**** Recorded data

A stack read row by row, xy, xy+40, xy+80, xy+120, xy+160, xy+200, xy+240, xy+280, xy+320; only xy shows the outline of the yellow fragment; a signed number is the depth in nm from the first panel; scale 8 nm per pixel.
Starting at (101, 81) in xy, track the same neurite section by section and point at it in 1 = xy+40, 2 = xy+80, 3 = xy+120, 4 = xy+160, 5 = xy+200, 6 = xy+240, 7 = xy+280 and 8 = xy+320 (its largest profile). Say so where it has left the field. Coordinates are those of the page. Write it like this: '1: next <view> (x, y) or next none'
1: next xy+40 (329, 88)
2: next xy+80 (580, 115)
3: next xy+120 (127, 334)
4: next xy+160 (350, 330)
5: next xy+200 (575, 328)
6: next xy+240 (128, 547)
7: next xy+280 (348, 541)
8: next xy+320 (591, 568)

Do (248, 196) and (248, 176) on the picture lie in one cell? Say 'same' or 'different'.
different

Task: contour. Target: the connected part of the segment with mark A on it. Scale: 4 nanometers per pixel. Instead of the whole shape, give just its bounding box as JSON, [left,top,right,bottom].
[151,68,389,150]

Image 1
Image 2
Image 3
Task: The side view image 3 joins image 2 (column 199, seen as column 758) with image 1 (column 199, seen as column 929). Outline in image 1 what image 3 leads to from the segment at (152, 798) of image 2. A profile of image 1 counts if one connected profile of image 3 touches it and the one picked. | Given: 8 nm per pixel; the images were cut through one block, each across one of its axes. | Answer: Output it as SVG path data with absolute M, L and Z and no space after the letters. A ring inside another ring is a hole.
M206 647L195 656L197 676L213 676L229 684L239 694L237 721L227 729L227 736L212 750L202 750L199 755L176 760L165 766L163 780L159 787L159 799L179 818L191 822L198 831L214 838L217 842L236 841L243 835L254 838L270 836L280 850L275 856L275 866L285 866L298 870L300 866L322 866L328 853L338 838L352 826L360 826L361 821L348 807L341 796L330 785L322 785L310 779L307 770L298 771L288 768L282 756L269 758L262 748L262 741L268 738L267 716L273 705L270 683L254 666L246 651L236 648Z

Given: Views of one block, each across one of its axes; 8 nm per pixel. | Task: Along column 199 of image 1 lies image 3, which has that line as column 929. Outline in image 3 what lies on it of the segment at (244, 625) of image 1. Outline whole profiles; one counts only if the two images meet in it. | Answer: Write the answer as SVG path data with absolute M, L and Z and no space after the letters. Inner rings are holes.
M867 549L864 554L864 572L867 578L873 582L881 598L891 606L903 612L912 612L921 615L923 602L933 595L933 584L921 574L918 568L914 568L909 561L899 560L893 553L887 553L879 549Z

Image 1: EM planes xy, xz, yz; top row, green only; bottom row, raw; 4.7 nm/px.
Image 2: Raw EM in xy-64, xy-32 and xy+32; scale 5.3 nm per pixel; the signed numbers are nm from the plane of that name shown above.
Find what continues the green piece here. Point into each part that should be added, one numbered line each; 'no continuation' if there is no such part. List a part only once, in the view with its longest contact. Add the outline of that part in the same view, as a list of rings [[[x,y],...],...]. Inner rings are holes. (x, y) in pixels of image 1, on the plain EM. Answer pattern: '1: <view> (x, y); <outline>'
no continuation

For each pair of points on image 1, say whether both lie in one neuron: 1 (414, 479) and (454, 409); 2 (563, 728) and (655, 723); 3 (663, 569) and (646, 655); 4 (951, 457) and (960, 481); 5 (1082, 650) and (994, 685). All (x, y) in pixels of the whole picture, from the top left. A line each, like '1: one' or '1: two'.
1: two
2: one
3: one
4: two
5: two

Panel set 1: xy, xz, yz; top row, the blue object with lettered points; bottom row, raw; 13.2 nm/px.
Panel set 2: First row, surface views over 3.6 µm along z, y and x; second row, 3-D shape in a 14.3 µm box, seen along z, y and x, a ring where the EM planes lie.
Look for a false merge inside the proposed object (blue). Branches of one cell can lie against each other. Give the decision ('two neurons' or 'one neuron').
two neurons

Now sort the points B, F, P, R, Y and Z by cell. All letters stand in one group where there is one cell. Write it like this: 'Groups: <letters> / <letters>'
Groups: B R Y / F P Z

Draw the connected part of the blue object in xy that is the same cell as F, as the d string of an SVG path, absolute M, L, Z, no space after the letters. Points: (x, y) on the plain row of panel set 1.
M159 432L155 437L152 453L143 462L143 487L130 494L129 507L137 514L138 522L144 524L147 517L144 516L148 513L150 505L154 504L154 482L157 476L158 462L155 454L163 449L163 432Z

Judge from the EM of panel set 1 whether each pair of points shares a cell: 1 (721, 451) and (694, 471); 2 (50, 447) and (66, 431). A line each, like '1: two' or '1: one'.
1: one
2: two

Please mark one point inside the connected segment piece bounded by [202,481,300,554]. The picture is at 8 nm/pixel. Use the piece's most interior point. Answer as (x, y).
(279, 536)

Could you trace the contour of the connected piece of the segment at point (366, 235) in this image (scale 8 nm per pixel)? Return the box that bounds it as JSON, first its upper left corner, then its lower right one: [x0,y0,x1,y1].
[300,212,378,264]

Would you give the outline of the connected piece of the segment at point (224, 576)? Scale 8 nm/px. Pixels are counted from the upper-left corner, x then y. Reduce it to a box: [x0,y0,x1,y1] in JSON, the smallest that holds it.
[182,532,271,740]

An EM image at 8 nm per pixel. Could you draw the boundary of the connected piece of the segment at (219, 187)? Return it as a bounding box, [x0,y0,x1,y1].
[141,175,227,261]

********

Only the number of lines above that contain "signed" should be given as the answer.

2